» **WHAT YOU HAVE TO DO**
Pick out every line in the listing that contains the string "sketchPlane", and copy each one in full.

» **GIVEN RECORDS**

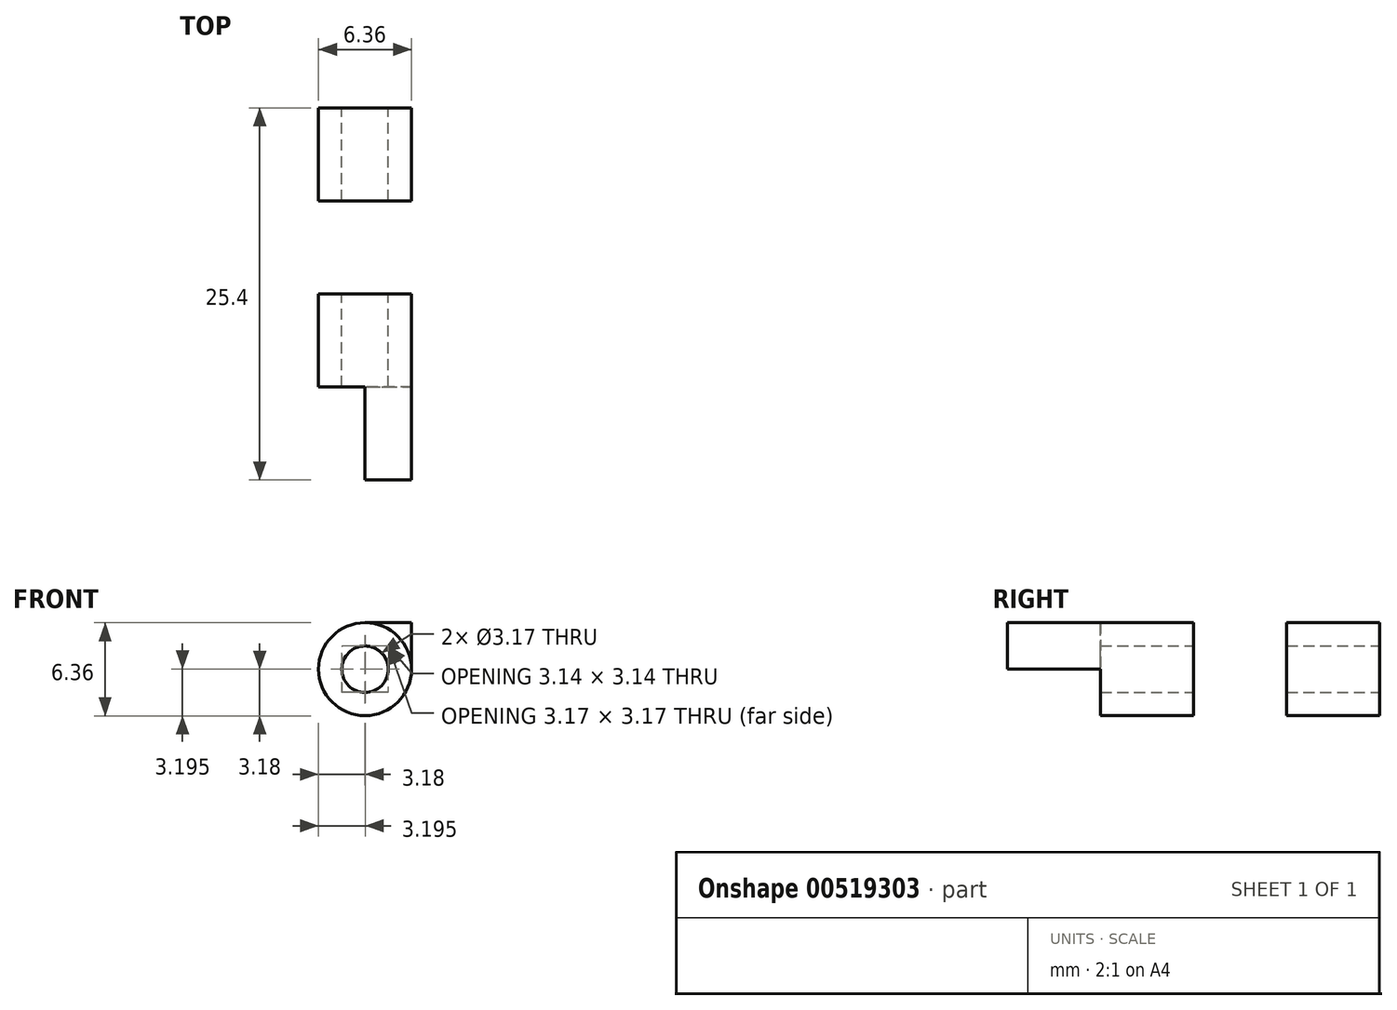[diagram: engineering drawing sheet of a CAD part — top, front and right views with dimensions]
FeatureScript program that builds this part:
annotation { "Feature Type Name" : "Feature", "Feature Type Description" : "" }
export const myFeature = defineFeature(function(context is Context, id is Id, definition is map)
    precondition{}
    {
        {
            var Q0;
            Q0=qCreatedBy(makeId("Front.planeOp"),FACE);
            var sketch = newSketch(context, id + "F0", { "sketchPlane" : qUnion([Q0])});
            skLineSegment(sketch, "E0.top", {"start": v(0, 12.7) * mm, "end": v(3.17, 12.7) * mm});
            skLineSegment(sketch, "E0.left", {"start": v(0, 3.18) * mm, "end": v(0, 12.7) * mm});
            skLineSegment(sketch, "E0.right", {"start": v(3.18, 0) * mm, "end": v(3.17, 12.7) * mm});
            skArc(sketch, "E1", {"start": v(0, 3.18) * mm, "mid": v(-2.25, -2.25) * mm, "end": v(3.18, 0) * mm});
            skCircle(sketch, "E2", {"center": v(0, 0) * mm, "radius": 1.59 * mm});
            skSolve(sketch);
        }
        {
            var Q0;
            Q0=makeQuery(id+"F0.imprint","IMPRINT",FACE,{"disambiguationData":[TD([[makeQuery(id+"F0.imprint","IMPRINT",EDGE,{"derivedFrom":sQuery(id+"F0.wireOp",EDGE,"E0.top")}),-1.0]])]});
            extrude(context, id + "F1", {"entities" : qUnion([Q0]), "depth" : 25.4 * mm, "offsetDistance" : 25.4 * mm});
        }
        {
            var Q0;
            Q0=makeQuery(id+"F1.opExtrude","CAP_FACE",FACE,{"disambiguationData":[OSD([sQuery(id+"F0.wireOp",EDGE,"E0.top"),sQuery(id+"F0.wireOp",EDGE,"E0.left"),sQuery(id+"F0.wireOp",EDGE,"E0.right"),sQuery(id+"F0.wireOp",EDGE,"E1"),sQuery(id+"F0.wireOp",EDGE,"E2")])],"isStart":false});
            cPlane(context, id + "F2", {"entities" : qUnion([Q0]), "cplaneType" : CPlaneType.OFFSET, "offset" : 12.7 * mm, "oppositeDirection" : true, "width" : 152.4 * mm, "height" : 152.4 * mm});
        }
        {
            var Q0;
            Q0=makeQuery(id+"F1.opExtrude","CAP_FACE",FACE,{"disambiguationData":[OSD([sQuery(id+"F0.wireOp",EDGE,"E0.top"),sQuery(id+"F0.wireOp",EDGE,"E0.left"),sQuery(id+"F0.wireOp",EDGE,"E0.right"),sQuery(id+"F0.wireOp",EDGE,"E1"),sQuery(id+"F0.wireOp",EDGE,"E2")])],"isStart":false});
            var sketch = newSketch(context, id + "F3", { "sketchPlane" : qUnion([Q0])});
            skCircle(sketch, "E3", {"center": v(0, 0) * mm, "radius": 3.18 * mm});
            skSolve(sketch);
        }
        {
            var Q0;
            Q0=qCreatedBy(id+"F2.planeOp",FACE);
            var sketch = newSketch(context, id + "F4", { "sketchPlane" : qUnion([Q0])});
            skCircle(sketch, "E4", {"center": v(0, 0) * mm, "radius": 3.18 * mm, "construction": true});
            skCircle(sketch, "E5", {"center": v(0, 0) * mm, "radius": 3.17 * mm});
            skSolve(sketch);
        }
        {
            var Q0;
            Q0 = qSketchRegion(id + "F4", true);
            var Q1;
            Q1 = qSketchRegion(id + "F3", true);
            extrude(context, id + "F5", {"entities" : qUnion([Q0, Q1]), "operationType" : NewBodyOperationType.REMOVE, "oppositeDirection" : true, "depth" : 6.35 * mm, "offsetDistance" : 25.4 * mm});
        }
        {
            var Q0;
            Q0=makeQuery(id+"F1.opExtrude","SWEPT_FACE",FACE,{"disambiguationData":[OSD([sQuery(id+"F0.wireOp",EDGE,"E0.right")])]});
            var sketch = newSketch(context, id + "F6", { "sketchPlane" : qUnion([Q0])});
            skLineSegment(sketch, "E6", {"start": v(-25.4, 6.35) * mm, "end": v(0, 6.35) * mm, "construction": true});
            skPoint(sketch, "E7", {"position": v(-19.05, 6.35) * mm});
            skPoint(sketch, "E8", {"position": v(-6.35, 6.35) * mm});
            skSolve(sketch);
        }
        {
            var Q0;
            Q0=sQuery(id+"F6.wireOp",VERTEX,"E7");
            var Q1;
            Q1=sQuery(id+"F6.wireOp",VERTEX,"E8");
            var Q2;
            Q2=makeQuery(id+"F1.opExtrude","SWEPT_BODY",BODY,{"disambiguationData":[OSD([sQuery(id+"F0.wireOp",EDGE,"E0.top"),sQuery(id+"F0.wireOp",EDGE,"E0.left"),sQuery(id+"F0.wireOp",EDGE,"E0.right"),sQuery(id+"F0.wireOp",EDGE,"E1"),sQuery(id+"F0.wireOp",EDGE,"E2")])]});
            hole(context, id + "F7", {"style" : HoleStyle.SIMPLE, "endStyle" : HoleEndStyle.THROUGH, "holeDiameter" : 3.17 * mm, "isTappedThrough" : true, "tappedDepth" : 12.7 * mm, "tapClearance" : 3, "locations" : qUnion([Q0, Q1]), "scope" : qUnion([Q2])});
        }
        {
            var Q0;
            Q0=makeQuery(id+"F1.opExtrude","SWEPT_FACE",FACE,{"disambiguationData":[OSD([sQuery(id+"F0.wireOp",EDGE,"E0.left")])]});
            var sketch = newSketch(context, id + "F8", { "sketchPlane" : qUnion([Q0])});
            skLineSegment(sketch, "E9.bottom", {"start": v(12.7, 3.17) * mm, "end": v(6.35, 3.17) * mm});
            skLineSegment(sketch, "E9.top", {"start": v(12.7, 0) * mm, "end": v(6.35, 0) * mm});
            skLineSegment(sketch, "E9.left", {"start": v(12.7, 3.17) * mm, "end": v(12.7, 0) * mm});
            skLineSegment(sketch, "E9.right", {"start": v(6.35, 3.17) * mm, "end": v(6.35, 0) * mm});
            skLineSegment(sketch, "E10.bottom", {"start": v(19.05, 3.18) * mm, "end": v(25.4, 3.18) * mm});
            skLineSegment(sketch, "E10.top", {"start": v(19.05, 0) * mm, "end": v(25.4, 0) * mm});
            skLineSegment(sketch, "E10.left", {"start": v(19.05, 3.18) * mm, "end": v(19.05, 0) * mm});
            skLineSegment(sketch, "E10.right", {"start": v(25.4, 3.18) * mm, "end": v(25.4, 0) * mm});
            skSolve(sketch);
        }
        {
            var Q0;
            Q0=makeQuery(id+"F8.imprint","IMPRINT",FACE,{"disambiguationData":[TD([[makeQuery(id+"F8.imprint","IMPRINT",EDGE,{"derivedFrom":sQuery(id+"F8.wireOp",EDGE,"E9.bottom")}),-1.0]])]});
            var Q1;
            Q1=makeQuery(id+"F8.imprint","IMPRINT",FACE,{"disambiguationData":[TD([[makeQuery(id+"F8.imprint","IMPRINT",EDGE,{"derivedFrom":sQuery(id+"F8.wireOp",EDGE,"E10.bottom")}),-1.0]])]});
            extrude(context, id + "F9", {"entities" : qUnion([Q0, Q1]), "operationType" : NewBodyOperationType.REMOVE, "endBound" : BoundingType.THROUGH_ALL, "oppositeDirection" : true, "depth" : 25.4 * mm, "offsetDistance" : 25.4 * mm});
        }
    });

» **FINAL RESULT**
            var sketch = newSketch(context, id + "F0", { "sketchPlane" : qUnion([Q0])});
            var sketch = newSketch(context, id + "F3", { "sketchPlane" : qUnion([Q0])});
            var sketch = newSketch(context, id + "F4", { "sketchPlane" : qUnion([Q0])});
            var sketch = newSketch(context, id + "F6", { "sketchPlane" : qUnion([Q0])});
            var sketch = newSketch(context, id + "F8", { "sketchPlane" : qUnion([Q0])});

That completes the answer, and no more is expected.